-- WORK ITEM --
Find the line with "T-100, owner: María Hernández -> Sarah Murphy". Transcribe it and each later line of the data exactly, up to and including the last.
** DATASET RECORDS follows **
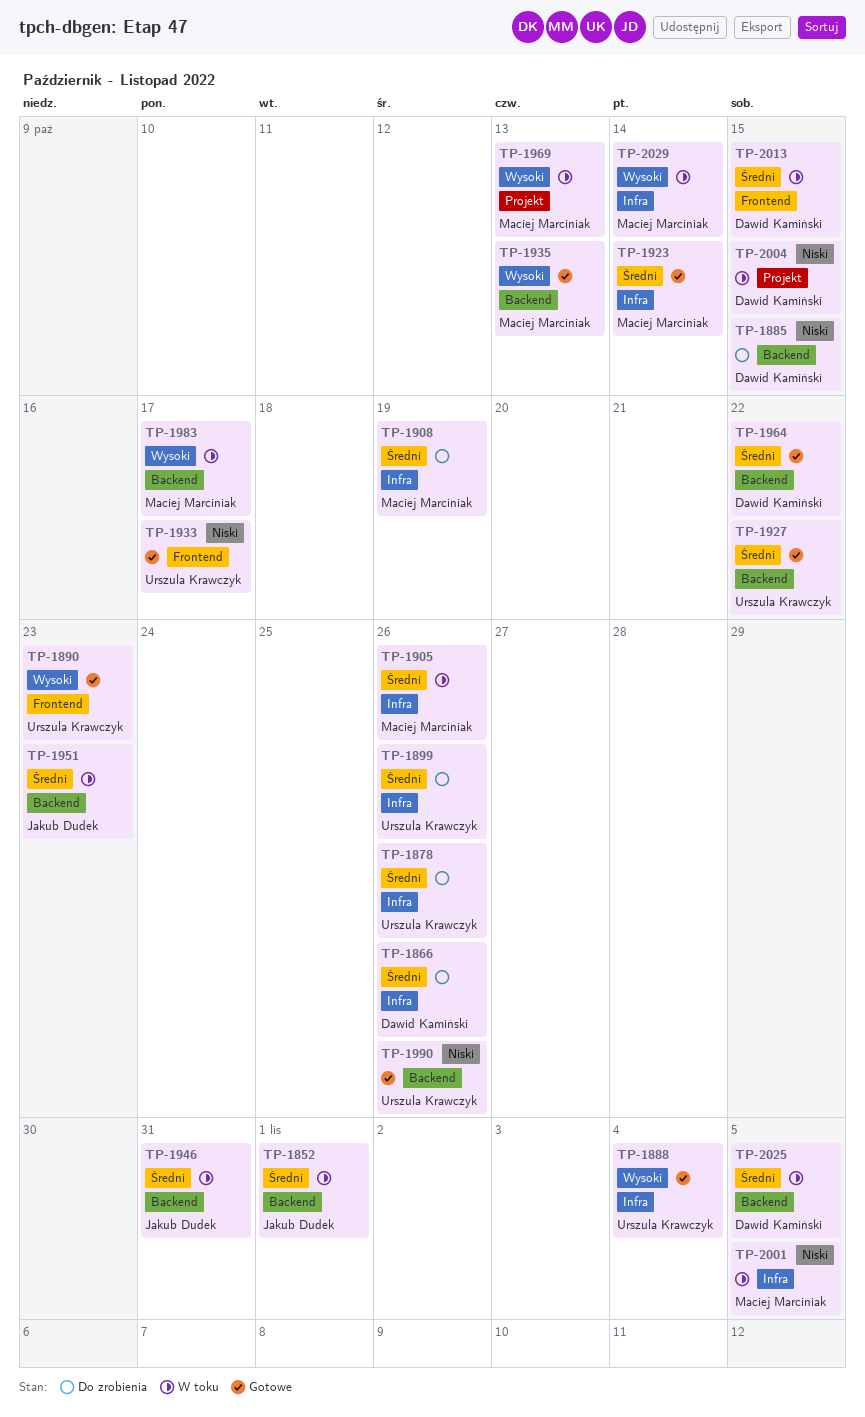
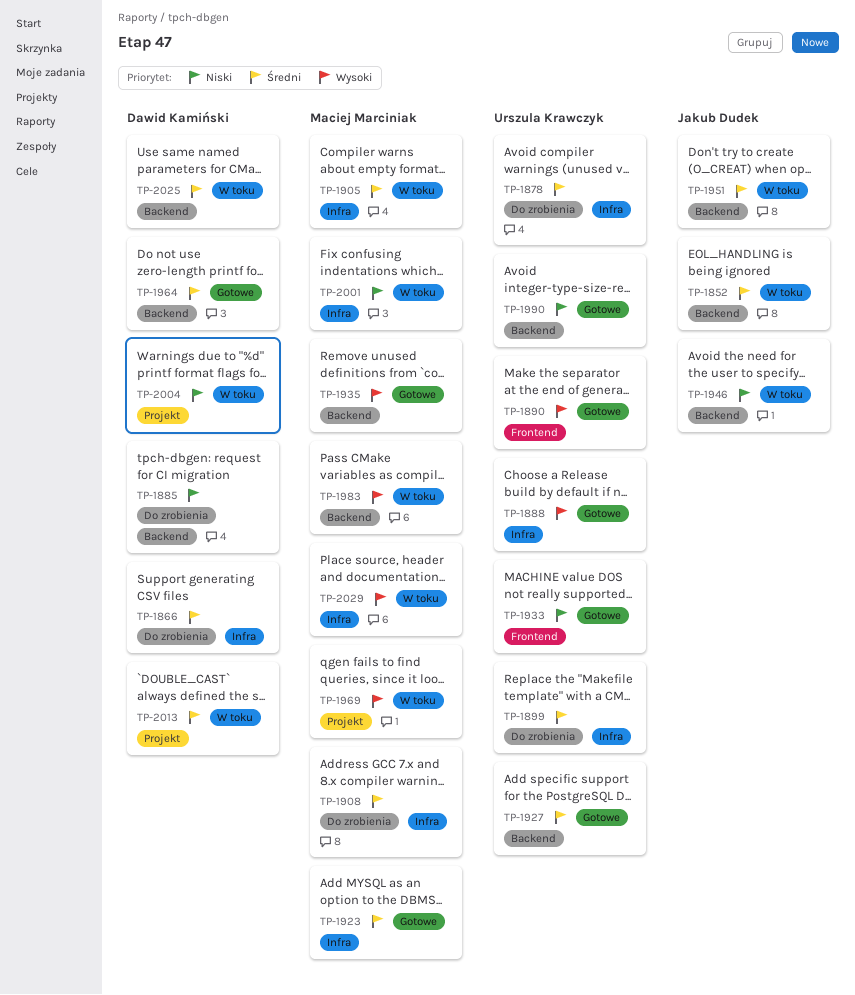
TP-1946, priority: Średni -> Niski
TP-2013, label: Frontend -> Projekt

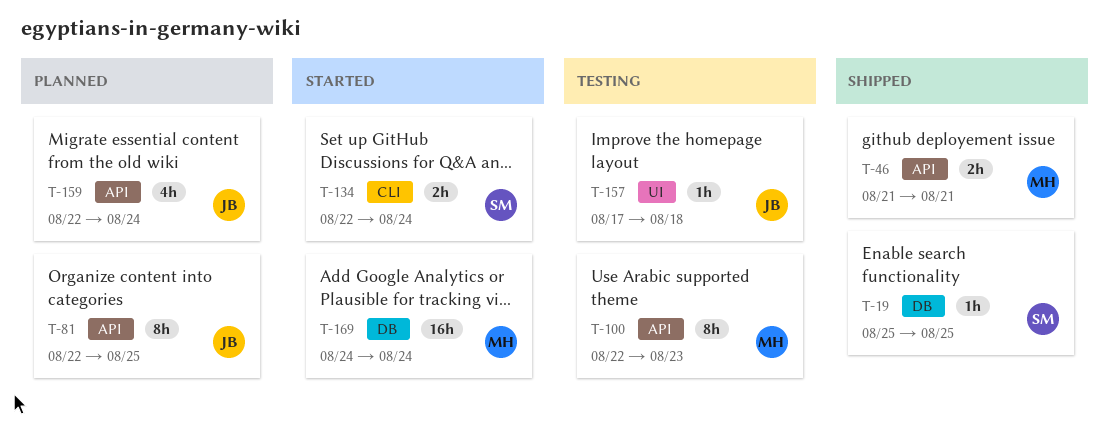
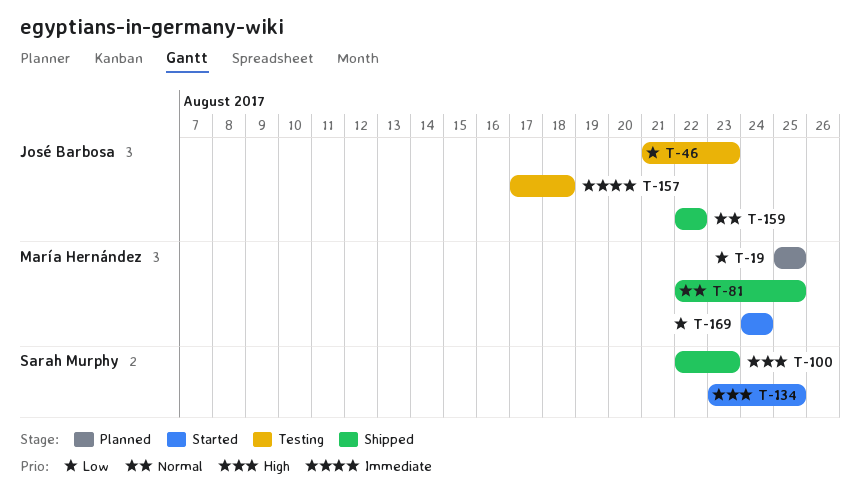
T-19, status: Shipped -> Planned
T-19, owner: Sarah Murphy -> María Hernández
T-46, status: Shipped -> Testing
T-46, owner: María Hernández -> José Barbosa
T-46, due: Aug 21 -> Aug 23
T-81, status: Planned -> Shipped
T-81, owner: José Barbosa -> María Hernández
T-100, status: Testing -> Shipped
T-100, owner: María Hernández -> Sarah Murphy
T-134, start: Aug 22 -> Aug 23
T-134, due: Aug 24 -> Aug 25
T-159, status: Planned -> Shipped
T-159, due: Aug 24 -> Aug 22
** End of DATASET RECORDS **
-- FINAL ANSWER --
T-100, owner: María Hernández -> Sarah Murphy
T-134, start: Aug 22 -> Aug 23
T-134, due: Aug 24 -> Aug 25
T-159, status: Planned -> Shipped
T-159, due: Aug 24 -> Aug 22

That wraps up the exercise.